Sunday, February 15, 2009

Life Hurts

Life. Life hurts. It's just a fact, pure and simple. It can hurt more if you have expectations that it will hurt less, and it can hurt less if you learn how to numb it. I'm not one for low expectations, and don't necessarily agree that having low expectations is the way to go. For, as I look back through history and single out the men and women who have walked wisely and made a real, positive difference in this world, I see that their greatest moments were not ones marked by "low expectations."

Thus, I feel that it's not low expectations that makes one's life happy and tolerable, but it is instead the person or object of whom or to which one puts their expectations in. Think about it.

And as you think you may realize that everyone and everything will at one point let you down, so you may contrive, what is the point of having an expectation high enough for it to plummet to disappointment? And that's why I like Psalm 62:5: "My soul, wait silently for God alone, for my expectation is from Him. " For, I am a person with big expectations and grandiose dreams...I am also a person who has suffered much disappointment. But it's all in where the expectation is placed, and I have learned to not put my expectations in things, especially in woman or man, for they will fail sooner than later. I know this well. I fail myself everyday.

Expectations are good, it's just the placement of them that are wrong. Because, as we all already know:

Life hurts.

Seasons. Right? Seasons. To everything there is a season. And we love the seasons, even those of you here from your golden land of California enjoy the turn of the seasons. Perhaps you wish that winter wouldn't stay so long, but you cannot deny your sense of childhood wonder when the seasons change. And such is life on the internal world; it weathers seasons.

Information supplied ::
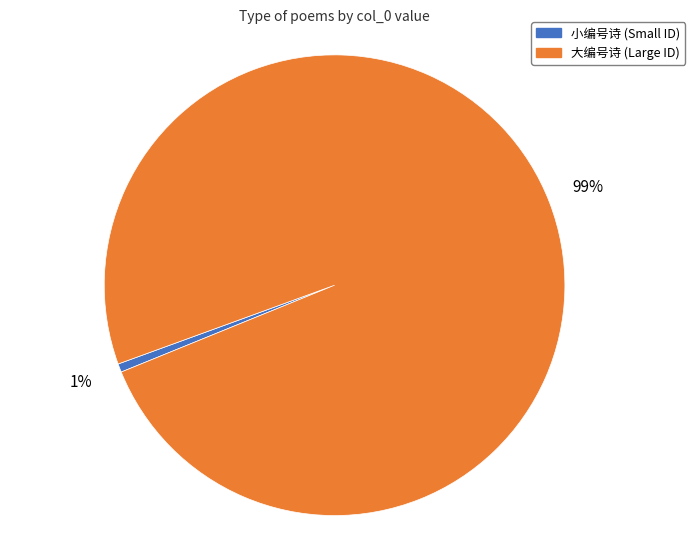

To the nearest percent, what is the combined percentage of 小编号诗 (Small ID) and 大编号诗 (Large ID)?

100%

Exercise brief :: Carry the blog post on life hurting forward, starting after its last sentence. The lines here are unrelated to the blog post and stand on their own.

Response ::
Seasons are what make life interesting, and we love the seasons of change, even if it is only subconsciously. We all enjoy some sort of change, even if we try to argue that we don't. For a life without seasons is like all music having the exact same beat. No matter how masterfully done the composition is, at some point you will come to dread it, as the monotonous rhythm will no longer soothe, excite, or enrage....it will bore. And boredom is the death of living. Really living.

In and out of the seasons we go, sometimes willingly, sometimes dragged through the mire; but on we go. On I go. I will be glad for this season of pain to turn into spring, to bring forth new life, fresh air, and only the occasional storm. How long can ones' dark season be?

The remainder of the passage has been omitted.